The Hawkwind and Oswald Bastable trilogies would make great games. Jherry Cornelius would be a more challenging translation I think. I wonder if the “Eternal Champion” concept itself could form a basis for an interesting game.
Thanks,
-John
Moorcock wrote a couple of Blue Oyster Cult songs. I keep meaning to use them for adventure ideas, maybe you reminding me of this, will actually cause me to do so.
I applaud the anglicisms that are bollocksing up this dodgy podcast.
Over here we spell it “bollix.”
William Burroughs looks like perfect casting for Angleton in THE LAUNDRY FILES.
I applaud the raw alcohol.
While we’re talking about Burroughs…
https://www.youtube.com/watch?v=XNDRzrMtGtY
https://www.youtube.com/watch?v=NSea4shWci8
Hello Ken & Robin.
I may be a fervent and loyal listener, but this is my very first question, and I’d like to address it to the Consulting Occultist.
I’m currently writing a Night’s Black Agent’s scenario for a convention using Uzbekistan’s “presidential family” as a focus (why did I subconsciously wrote “royal family” instead?…).
So, out of curiosity, I’m kind of wondering what your take would be on Gulnara Karimova’s claims that her mother and her sister used black magic to ruin her career(s) as a singer, fashion model, entrepreneur and politician, and how would you implement all this Eastern European presidential family business in a conspiracy theory that could be usable in any GUMSHOE RPGs?
Thanks ahead of time for reading this question.
Yohann
In the lead up to and after watching Captain America: Winter Soldier, I’ve been unreasonably excited about Marvel Cinematic Universe stuff, so I want to Ask Ken and Robin: What do you think of the MCU stuff these days? While you were spot on about Agents of S.H.I.E.L.D. starting out pretty bad, the show has been steadily improving, and now it’s actually pretty good. They fixed much of what was wrong with the show, and now it kind of acts as a bridge for the movies.
One solution to the monster with mysterious powers is the traditional Star Trek redshirt, who’s job is to die, showing the PCs (and audience) how the monster works.

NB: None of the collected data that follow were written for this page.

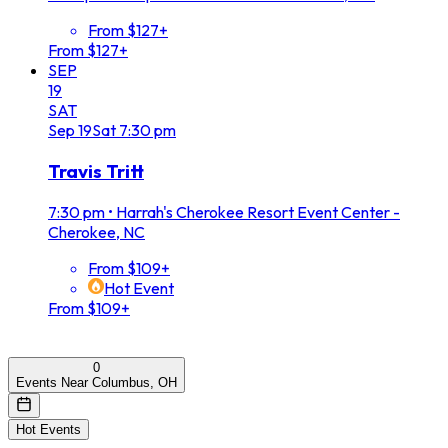
From $127+
From $127+
SEP
19
SAT
Sep
19
Sat
7:30 pm
Travis Tritt
7:30 pm
•
Harrah's Cherokee Resort Event Center -
Cherokee, NC
From $109+
Hot Event
From $109+
0
Events Near Columbus, OH
Hot Events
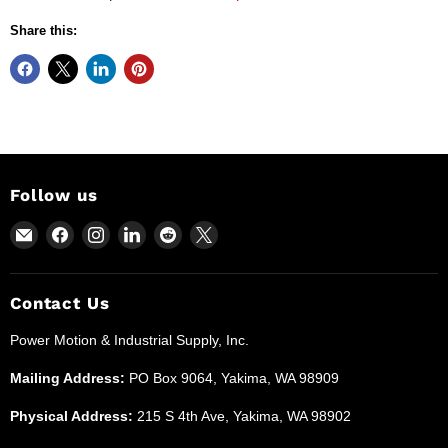
Share this:
Follow us
Email
Find
Find
Find
Find
Find
Power
us
us
us
us
us
Motion
on
on
on
on
on
and
Facebook
Instagram
LinkedIn
Reddit
X
Contact Us
Industrial
Power Motion & Industrial Supply, Inc.
Supplies
Mailing Address:
PO Box 9064, Yakima, WA 98909
Physical Address:
215 S 4th Ave, Yakima, WA 98902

I missed a couple of William S. Burroughs titles, but I’ll blame the fact that I was actually at work when I listened to this podcast.
Bibliography
Burroughs, William S. (1961-1967) – The Nova Trilogy
Burroughs, William S (1981-1987) – The Red Night Trilogy
Doyle, Sir Arthur Conan (1884) – J. Habakuk Jephson’s Statement
Farmer, Phillip Jose (1972) – Time’s Last Gift
Farmer, Phillip Jose (1973) – The Other Log of Phileas Fogg
Morgan, Ted (1988/2012) – Literary Outlaw: The Life and Times of William S. Burroughs
Verne, Jules (1873) – Around the World in Eighty Days
My wife has played in a LARP titled (IIRC) “The Final Voyage of the Mary Celeste,” which has become part of the “bank” of games that get rerun for new players in the New England LARP community (and elsewhere).